Que pouvons-nous faire devant les drames et les
violences de notre temps, sinon aimer davantage, prier davantage, crier
davantage, agir davantage, pour les innocentes victimes de Syrie et d’Egypte
–ces pays tellement bibliques-, et pour les affamés du Soudan et d’ailleurs,
tous ces nouveaux crucifiés qui nous regardent, eux aussi, parfois avec leurs
yeux définitivement clos, sur les écrans de nos médias. Comme Jésus sur sa
croix à la neuvième heure.
« Voici l’homme », disait Pilate. Et
la réponse de Jésus est toujours la même : « Tout ce que vous faites
à l’un de ces petits qui sont mes frères, c’est à moi que vous le
faites ».Oui, on peut encore leur
faire du bien. Ils sont aussi nos frères à nous, quels qu’ils soient, d’où
qu’ils viennent. Aimons-les, au moins un peu, comme Jésus.

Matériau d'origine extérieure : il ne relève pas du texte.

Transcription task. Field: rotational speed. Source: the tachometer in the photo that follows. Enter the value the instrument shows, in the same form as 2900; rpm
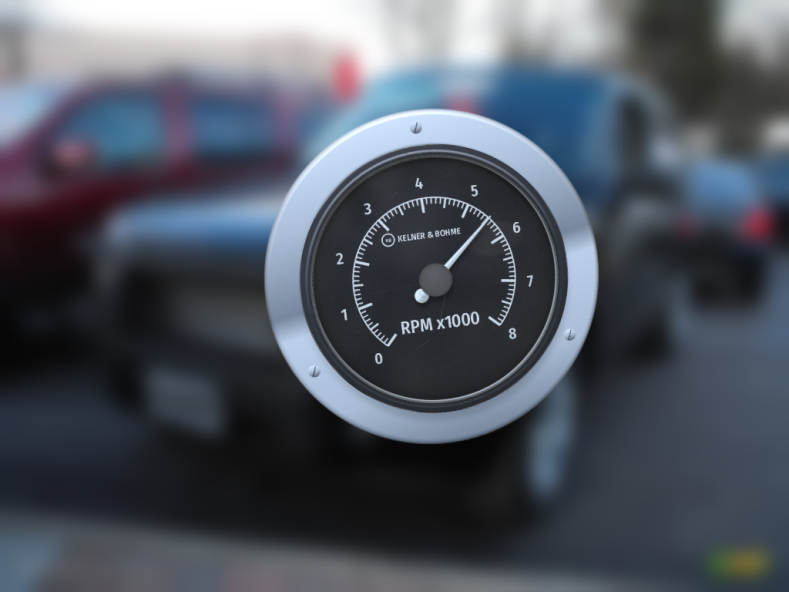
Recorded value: 5500; rpm
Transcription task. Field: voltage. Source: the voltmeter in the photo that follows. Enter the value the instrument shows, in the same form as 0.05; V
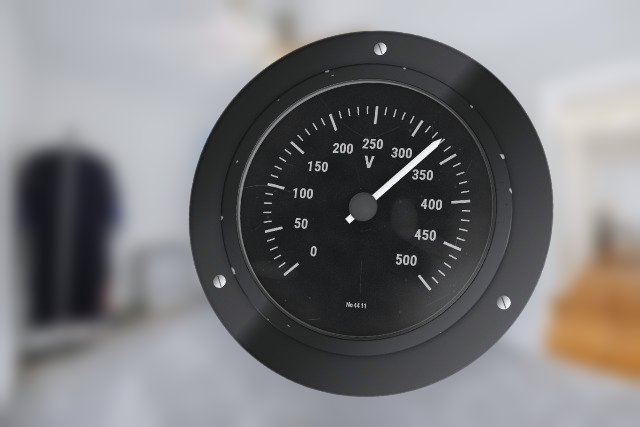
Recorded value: 330; V
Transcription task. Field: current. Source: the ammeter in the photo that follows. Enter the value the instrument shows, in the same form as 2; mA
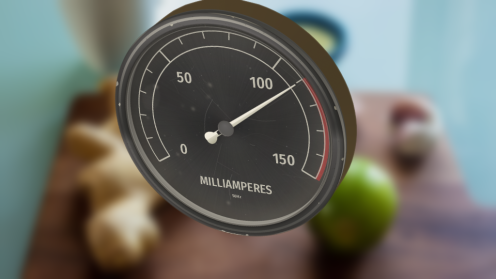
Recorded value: 110; mA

Levons les yeux, encore une fois, vers celui
que nous avions transpercé. Et regardons de plus près, par les yeux de la foi,
des yeux lavés dans la lumière de Pâques. Car par son côté ouvert, par ses
plaies encore béantes, c’est toute la puissance d’amour de son Père et notre
Père qui transparaît et rayonne, c’est la vie du Royaume, plus forte que la
mort, qui l’emporte enfin, ce sont les énergies de l’Esprit qui soulèvent notre
humanité et dynamisent l’Eglise. Car « inclinant la tête, Jésus remit
l’Esprit. » A Dieu son Père, mais pour nous ses frères et sœurs.
Aux yeux superficiels de nos médias, le décor
semble toujours le même, plus près du vendredi saint que du matin de Pâques. Et
pourtant il y eut bel et bien ce matin-là, qui fit triompher la vie jusqu’à la
rendre éternelle, qui jeta l’amour qu’est Dieu dans la balance de notre
destinée, qui nous permet l’audace de l’espérance même au milieu de nos
douleurs, de nos combats, de nos échecs. Même au pied de nos croix, buvons à la
source vive, mangeons le pain eucharistique, respirons de l’Esprit-Saint.
O crux ave, spes
unica. Salut, ò croix, notre unique espérance.